David Williams said the service is in “very serious trouble” after years of heavy debt and falling revenue.

Decisions made during the Bush administration required the service to pre-fund its workers’ retirement and health care benefits. It is the only federal agency that is required to do so, at a cost of roughly $5.5 billion a year. The USPS has paid in $330 billion for benefits, but the Office of Personnel Management recently told Williams that his agency would need $394 billion to meet the legal requirement.

Ruth Goldway, chairman of the U.S. Postal Regulatory Commission, says “The main reason for the dire financial state of the USPS is the debt it took on to meet its pension payments,” The Guardian reports. “They wouldn’t be in the situation they’re in without having borrowed all this money,” she said.

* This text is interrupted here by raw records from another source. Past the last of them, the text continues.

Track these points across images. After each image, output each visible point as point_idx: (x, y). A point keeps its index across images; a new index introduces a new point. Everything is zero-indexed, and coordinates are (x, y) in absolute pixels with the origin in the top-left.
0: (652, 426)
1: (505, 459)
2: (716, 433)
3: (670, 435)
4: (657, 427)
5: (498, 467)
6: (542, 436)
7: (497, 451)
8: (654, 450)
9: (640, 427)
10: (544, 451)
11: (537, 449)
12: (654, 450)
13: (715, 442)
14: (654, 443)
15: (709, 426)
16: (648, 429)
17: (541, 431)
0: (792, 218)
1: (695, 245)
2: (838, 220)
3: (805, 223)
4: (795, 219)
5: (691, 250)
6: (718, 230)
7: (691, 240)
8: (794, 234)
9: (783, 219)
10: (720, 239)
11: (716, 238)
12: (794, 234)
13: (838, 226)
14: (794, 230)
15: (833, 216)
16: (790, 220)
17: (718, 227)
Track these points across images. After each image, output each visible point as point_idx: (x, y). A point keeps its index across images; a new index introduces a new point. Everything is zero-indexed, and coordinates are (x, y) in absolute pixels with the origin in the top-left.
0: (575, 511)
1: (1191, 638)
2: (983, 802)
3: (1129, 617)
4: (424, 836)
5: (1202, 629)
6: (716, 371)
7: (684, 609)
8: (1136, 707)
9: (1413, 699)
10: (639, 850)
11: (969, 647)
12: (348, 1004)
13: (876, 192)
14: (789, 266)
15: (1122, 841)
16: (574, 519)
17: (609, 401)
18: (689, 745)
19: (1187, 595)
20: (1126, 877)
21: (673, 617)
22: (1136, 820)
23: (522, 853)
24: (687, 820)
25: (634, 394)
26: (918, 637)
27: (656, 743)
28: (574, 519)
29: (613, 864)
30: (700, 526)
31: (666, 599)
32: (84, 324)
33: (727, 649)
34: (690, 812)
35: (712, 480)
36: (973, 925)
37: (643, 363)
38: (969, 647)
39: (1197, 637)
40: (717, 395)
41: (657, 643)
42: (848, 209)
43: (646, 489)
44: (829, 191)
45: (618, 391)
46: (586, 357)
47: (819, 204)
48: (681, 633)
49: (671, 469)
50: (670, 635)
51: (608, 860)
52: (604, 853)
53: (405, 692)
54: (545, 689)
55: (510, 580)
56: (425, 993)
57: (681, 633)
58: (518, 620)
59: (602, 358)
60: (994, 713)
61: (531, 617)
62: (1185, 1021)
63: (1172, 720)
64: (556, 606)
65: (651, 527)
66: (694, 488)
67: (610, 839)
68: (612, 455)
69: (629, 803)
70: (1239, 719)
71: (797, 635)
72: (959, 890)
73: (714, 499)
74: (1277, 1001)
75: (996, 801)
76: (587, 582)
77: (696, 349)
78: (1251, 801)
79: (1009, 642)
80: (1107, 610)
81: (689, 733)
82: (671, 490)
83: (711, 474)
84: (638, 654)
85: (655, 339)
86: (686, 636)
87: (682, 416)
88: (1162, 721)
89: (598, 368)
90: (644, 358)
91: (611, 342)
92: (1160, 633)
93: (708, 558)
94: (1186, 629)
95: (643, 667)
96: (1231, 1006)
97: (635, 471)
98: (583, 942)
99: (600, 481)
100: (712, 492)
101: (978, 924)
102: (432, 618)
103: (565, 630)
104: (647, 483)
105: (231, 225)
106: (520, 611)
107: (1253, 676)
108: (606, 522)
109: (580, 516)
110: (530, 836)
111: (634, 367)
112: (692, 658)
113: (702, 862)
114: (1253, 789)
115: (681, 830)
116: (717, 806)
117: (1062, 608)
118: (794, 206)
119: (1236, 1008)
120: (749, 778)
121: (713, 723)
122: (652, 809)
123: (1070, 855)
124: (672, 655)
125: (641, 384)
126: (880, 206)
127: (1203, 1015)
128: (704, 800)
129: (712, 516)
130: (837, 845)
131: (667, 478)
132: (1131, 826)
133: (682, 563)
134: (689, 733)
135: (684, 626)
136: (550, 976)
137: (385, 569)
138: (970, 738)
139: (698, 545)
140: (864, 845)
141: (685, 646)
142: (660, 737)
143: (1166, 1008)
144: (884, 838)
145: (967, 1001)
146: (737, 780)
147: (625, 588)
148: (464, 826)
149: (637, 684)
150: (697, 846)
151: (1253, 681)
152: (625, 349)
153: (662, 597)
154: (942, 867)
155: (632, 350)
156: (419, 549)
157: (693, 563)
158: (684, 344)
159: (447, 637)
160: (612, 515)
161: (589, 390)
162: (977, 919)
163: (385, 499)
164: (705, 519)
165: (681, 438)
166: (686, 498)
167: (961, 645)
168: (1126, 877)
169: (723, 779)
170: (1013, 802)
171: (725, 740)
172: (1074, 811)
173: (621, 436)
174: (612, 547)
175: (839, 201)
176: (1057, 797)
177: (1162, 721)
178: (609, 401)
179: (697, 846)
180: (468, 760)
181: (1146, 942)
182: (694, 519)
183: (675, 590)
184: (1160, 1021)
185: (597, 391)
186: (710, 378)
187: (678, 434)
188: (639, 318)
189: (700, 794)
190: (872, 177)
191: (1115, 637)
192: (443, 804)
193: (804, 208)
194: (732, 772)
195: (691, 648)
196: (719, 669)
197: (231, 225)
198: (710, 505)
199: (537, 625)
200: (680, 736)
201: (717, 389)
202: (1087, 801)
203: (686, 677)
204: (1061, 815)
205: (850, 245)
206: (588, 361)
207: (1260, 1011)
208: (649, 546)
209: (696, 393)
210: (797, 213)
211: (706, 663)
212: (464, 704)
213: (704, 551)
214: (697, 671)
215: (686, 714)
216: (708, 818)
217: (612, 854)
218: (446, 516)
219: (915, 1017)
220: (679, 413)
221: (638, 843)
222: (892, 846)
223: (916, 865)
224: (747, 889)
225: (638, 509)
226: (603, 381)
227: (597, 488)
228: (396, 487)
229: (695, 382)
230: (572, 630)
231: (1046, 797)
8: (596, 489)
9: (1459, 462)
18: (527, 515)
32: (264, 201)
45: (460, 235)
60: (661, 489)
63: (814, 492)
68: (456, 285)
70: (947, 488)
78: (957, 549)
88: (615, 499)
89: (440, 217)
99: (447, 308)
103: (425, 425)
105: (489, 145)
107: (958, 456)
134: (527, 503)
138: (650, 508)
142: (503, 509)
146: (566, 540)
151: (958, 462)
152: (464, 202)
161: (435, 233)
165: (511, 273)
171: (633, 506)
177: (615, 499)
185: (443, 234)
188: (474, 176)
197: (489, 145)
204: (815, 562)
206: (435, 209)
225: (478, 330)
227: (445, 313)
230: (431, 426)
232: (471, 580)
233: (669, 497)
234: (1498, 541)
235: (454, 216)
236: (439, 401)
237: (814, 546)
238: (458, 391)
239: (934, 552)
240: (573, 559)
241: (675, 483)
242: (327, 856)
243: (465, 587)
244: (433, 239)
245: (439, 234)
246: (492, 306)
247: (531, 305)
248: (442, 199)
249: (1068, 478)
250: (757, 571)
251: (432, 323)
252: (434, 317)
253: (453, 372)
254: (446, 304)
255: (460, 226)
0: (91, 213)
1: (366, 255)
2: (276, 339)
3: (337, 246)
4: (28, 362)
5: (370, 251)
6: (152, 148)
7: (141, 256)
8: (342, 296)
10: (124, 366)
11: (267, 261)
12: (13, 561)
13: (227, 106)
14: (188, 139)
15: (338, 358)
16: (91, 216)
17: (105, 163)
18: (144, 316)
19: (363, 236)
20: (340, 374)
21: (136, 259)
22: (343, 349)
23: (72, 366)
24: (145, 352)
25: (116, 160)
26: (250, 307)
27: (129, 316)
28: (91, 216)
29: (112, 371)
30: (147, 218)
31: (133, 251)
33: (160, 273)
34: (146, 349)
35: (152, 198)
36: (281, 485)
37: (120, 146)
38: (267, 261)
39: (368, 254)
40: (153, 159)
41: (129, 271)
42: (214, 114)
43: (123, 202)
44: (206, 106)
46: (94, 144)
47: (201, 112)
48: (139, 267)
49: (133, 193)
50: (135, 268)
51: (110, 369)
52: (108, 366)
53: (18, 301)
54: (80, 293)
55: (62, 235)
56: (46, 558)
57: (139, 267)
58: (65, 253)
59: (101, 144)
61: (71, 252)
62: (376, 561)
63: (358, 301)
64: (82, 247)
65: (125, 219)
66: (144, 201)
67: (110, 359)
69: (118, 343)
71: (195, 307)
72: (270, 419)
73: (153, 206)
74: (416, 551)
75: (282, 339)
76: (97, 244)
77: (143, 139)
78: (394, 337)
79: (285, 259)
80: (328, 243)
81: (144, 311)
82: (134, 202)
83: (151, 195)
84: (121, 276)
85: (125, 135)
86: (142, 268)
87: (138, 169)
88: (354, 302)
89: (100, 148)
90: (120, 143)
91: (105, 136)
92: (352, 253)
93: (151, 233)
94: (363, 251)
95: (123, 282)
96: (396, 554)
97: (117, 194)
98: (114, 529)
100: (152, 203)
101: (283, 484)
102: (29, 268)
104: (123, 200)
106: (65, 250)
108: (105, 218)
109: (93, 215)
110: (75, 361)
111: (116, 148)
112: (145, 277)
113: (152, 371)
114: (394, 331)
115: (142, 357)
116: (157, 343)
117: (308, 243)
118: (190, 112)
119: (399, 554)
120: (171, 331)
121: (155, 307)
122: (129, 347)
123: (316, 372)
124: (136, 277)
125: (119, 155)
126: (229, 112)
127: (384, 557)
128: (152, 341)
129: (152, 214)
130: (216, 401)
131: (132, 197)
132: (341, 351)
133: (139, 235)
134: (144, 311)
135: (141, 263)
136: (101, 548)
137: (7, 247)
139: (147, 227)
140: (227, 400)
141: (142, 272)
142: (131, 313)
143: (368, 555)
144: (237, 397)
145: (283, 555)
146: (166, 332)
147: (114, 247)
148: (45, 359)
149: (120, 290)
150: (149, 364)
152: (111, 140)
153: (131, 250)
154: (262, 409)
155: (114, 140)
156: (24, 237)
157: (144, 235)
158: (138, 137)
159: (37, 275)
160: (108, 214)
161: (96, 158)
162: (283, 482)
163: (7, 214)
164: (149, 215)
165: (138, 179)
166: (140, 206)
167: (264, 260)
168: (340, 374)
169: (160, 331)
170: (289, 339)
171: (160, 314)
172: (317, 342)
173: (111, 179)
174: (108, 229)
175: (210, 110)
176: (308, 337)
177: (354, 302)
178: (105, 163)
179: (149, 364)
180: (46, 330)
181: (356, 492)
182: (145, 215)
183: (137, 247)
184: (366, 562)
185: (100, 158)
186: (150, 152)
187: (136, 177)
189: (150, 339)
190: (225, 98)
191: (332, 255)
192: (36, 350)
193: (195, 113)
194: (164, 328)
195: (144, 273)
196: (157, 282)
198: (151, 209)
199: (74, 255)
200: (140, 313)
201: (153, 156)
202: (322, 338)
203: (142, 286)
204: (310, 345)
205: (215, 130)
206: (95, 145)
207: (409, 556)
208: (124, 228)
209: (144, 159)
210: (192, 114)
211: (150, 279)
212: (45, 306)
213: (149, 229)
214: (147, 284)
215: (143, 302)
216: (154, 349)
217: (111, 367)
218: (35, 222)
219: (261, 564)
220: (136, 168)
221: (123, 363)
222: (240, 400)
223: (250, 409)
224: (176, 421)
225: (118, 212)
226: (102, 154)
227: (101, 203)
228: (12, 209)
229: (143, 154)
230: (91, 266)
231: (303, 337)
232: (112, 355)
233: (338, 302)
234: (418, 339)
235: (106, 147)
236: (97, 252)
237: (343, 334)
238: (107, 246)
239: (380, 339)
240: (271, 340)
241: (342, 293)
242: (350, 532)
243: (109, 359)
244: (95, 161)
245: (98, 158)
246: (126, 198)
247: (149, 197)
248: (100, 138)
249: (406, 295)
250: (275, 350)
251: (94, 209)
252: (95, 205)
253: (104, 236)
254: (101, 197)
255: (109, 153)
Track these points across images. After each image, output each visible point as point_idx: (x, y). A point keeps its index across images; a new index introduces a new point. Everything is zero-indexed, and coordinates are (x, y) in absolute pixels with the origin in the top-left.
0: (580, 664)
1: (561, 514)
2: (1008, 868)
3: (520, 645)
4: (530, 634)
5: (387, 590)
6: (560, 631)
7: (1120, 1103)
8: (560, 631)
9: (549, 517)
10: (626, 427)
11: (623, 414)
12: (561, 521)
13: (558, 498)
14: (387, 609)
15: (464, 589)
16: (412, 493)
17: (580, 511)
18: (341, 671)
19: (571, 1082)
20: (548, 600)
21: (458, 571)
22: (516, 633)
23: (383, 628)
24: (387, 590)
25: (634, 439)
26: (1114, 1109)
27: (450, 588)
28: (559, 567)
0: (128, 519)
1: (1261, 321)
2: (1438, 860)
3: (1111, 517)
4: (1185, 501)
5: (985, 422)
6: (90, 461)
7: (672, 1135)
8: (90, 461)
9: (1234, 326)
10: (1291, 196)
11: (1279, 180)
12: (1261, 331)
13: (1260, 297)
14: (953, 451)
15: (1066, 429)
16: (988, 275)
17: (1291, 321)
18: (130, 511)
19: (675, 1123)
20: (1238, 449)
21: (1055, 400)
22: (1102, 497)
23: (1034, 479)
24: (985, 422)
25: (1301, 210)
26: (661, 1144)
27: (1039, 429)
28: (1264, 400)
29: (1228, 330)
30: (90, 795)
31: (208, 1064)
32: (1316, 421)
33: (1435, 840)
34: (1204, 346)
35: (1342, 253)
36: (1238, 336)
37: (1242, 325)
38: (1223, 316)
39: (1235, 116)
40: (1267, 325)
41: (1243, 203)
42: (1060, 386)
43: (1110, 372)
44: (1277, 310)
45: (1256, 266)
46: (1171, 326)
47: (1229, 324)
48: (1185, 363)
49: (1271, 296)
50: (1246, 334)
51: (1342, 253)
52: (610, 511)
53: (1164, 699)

— Posted by Alexander Reed Kelly.

The Guardian:

Even though it has shrunk from nearly 900,000 thousand employees in 1998 to about 530,000 now, many regulators and lawmakers see the US Postal Service’s infrastructure as inefficient, and have talked about areas they would like to cut – the number of facilities that the USPS uses to process mail, for instance.

Williams, whose organisation audits the USPS, described the set of financial constraints on the service as “murder – it wasn’t premeditated, but it was murder.”

Asked whether the USPS will need a bailout this year, Williams replied: “Yes. The choices are that it would cease to exist or it would need a bailout.” Williams said he did not expect the USPS to require taxpayer dollars, but instead that it would require congressional intervention, perhaps to reduce the pension payments.